*Task instructions*:
Lines to restate from the data below: from the one containing "cells are negative" to the one containing "magnification brightfield microscopy", both included. Give them again exactly, and only them.

Records from a collection:
+ + + +
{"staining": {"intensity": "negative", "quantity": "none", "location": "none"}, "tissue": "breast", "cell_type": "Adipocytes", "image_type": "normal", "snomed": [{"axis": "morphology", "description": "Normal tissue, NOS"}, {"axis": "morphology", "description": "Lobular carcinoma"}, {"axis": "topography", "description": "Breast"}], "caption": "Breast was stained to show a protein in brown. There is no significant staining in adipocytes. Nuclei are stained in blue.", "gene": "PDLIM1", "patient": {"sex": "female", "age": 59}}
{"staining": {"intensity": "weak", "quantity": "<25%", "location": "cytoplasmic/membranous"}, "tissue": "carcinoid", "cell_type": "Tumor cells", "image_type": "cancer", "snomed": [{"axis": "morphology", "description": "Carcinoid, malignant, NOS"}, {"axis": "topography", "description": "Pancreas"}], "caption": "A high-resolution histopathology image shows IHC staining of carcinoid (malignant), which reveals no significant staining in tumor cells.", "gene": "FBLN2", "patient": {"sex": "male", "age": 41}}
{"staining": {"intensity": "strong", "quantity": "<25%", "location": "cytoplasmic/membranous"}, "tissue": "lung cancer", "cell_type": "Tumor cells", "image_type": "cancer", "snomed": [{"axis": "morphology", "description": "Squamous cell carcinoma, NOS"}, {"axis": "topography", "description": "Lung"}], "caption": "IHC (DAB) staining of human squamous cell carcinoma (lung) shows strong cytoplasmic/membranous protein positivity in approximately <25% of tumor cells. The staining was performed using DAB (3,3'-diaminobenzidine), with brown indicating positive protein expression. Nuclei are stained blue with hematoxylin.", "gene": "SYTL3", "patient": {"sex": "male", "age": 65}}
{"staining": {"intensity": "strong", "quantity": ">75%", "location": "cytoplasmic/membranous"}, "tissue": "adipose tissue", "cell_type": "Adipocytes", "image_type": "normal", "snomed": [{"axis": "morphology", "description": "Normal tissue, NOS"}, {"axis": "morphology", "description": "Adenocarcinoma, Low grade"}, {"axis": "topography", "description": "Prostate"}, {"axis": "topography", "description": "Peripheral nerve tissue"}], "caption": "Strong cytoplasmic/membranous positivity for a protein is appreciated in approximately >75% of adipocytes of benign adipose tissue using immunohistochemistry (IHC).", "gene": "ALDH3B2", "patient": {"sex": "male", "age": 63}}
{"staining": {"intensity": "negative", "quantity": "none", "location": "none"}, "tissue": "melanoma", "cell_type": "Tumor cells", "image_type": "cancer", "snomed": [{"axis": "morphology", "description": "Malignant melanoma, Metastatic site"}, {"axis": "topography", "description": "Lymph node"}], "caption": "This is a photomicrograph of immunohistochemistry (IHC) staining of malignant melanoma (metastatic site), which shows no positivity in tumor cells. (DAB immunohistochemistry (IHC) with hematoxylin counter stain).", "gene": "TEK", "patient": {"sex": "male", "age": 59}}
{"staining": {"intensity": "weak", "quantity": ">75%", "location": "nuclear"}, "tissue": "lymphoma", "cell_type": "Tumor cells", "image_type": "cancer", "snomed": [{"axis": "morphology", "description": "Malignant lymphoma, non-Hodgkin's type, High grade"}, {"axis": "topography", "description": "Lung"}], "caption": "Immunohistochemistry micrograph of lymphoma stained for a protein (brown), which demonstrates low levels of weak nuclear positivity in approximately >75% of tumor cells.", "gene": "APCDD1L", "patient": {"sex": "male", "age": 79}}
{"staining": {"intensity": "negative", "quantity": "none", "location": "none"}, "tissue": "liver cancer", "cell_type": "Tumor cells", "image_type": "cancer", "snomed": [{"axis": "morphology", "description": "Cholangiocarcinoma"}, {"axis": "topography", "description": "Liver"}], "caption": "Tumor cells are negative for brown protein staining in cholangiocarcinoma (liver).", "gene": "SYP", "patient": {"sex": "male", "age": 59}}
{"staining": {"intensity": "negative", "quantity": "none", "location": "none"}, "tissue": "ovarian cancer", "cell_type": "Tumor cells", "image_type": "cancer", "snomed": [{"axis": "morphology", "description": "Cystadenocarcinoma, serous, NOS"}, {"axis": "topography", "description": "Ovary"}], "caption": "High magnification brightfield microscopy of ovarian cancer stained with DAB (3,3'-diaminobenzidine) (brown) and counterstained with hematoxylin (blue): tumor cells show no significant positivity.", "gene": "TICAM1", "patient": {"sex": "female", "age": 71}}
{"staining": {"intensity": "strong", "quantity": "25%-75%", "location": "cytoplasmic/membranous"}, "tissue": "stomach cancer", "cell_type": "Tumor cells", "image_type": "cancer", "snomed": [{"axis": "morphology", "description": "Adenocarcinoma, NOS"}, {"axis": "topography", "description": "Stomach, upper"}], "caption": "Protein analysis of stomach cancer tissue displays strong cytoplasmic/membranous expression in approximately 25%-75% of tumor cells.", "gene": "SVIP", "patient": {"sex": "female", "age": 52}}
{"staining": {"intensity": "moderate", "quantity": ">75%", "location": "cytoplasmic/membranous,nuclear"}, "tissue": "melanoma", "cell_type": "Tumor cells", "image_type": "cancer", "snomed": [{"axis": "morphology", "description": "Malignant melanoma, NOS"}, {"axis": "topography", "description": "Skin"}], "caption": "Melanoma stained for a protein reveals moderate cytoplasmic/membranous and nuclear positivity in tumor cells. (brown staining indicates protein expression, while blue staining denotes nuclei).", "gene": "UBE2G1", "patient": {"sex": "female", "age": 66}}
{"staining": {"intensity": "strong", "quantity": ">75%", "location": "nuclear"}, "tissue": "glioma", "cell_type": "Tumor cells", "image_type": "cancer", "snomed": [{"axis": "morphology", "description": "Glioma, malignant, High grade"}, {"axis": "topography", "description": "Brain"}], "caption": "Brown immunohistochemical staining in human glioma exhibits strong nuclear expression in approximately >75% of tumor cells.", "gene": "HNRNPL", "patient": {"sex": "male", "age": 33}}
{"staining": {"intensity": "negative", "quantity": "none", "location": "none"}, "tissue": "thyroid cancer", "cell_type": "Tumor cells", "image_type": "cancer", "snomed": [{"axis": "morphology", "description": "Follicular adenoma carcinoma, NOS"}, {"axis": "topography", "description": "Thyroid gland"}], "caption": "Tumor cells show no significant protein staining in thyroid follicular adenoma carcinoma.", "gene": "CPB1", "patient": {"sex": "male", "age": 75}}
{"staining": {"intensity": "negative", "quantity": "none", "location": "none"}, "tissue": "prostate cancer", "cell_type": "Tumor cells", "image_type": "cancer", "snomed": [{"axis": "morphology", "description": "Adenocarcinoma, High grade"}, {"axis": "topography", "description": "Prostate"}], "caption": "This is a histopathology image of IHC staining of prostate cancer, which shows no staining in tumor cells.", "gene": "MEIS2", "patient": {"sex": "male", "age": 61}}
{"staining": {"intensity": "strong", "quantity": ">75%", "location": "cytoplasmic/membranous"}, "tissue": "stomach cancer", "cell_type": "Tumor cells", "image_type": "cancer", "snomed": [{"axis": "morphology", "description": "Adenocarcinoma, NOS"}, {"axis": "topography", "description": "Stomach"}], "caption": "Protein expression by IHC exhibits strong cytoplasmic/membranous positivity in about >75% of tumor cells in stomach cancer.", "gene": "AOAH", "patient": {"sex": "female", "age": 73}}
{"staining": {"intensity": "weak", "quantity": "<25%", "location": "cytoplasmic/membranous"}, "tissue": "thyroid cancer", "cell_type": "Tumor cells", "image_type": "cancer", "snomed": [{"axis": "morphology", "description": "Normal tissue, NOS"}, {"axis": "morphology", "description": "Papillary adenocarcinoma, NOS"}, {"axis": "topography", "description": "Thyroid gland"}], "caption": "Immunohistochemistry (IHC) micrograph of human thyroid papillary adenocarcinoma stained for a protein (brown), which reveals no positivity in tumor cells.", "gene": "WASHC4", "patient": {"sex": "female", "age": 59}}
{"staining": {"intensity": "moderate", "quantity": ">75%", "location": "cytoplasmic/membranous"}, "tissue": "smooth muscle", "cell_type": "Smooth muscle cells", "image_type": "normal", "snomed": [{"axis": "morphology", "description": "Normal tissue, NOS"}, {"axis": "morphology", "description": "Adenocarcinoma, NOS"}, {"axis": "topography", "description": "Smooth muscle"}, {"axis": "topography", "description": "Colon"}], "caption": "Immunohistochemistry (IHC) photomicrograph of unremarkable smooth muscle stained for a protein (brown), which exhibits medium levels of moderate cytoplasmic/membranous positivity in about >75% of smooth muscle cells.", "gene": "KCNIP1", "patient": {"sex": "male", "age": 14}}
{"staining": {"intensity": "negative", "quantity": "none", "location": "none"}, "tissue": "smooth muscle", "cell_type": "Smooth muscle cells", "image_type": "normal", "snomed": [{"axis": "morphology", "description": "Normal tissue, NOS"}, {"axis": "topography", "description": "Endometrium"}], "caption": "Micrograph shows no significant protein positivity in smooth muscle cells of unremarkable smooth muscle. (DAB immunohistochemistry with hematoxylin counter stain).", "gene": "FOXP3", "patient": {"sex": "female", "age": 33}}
+ + + +
*Solution to the exercise*:
{"staining": {"intensity": "negative", "quantity": "none", "location": "none"}, "tissue": "liver cancer", "cell_type": "Tumor cells", "image_type": "cancer", "snomed": [{"axis": "morphology", "description": "Cholangiocarcinoma"}, {"axis": "topography", "description": "Liver"}], "caption": "Tumor cells are negative for brown protein staining in cholangiocarcinoma (liver).", "gene": "SYP", "patient": {"sex": "male", "age": 59}}
{"staining": {"intensity": "negative", "quantity": "none", "location": "none"}, "tissue": "ovarian cancer", "cell_type": "Tumor cells", "image_type": "cancer", "snomed": [{"axis": "morphology", "description": "Cystadenocarcinoma, serous, NOS"}, {"axis": "topography", "description": "Ovary"}], "caption": "High magnification brightfield microscopy of ovarian cancer stained with DAB (3,3'-diaminobenzidine) (brown) and counterstained with hematoxylin (blue): tumor cells show no significant positivity.", "gene": "TICAM1", "patient": {"sex": "female", "age": 71}}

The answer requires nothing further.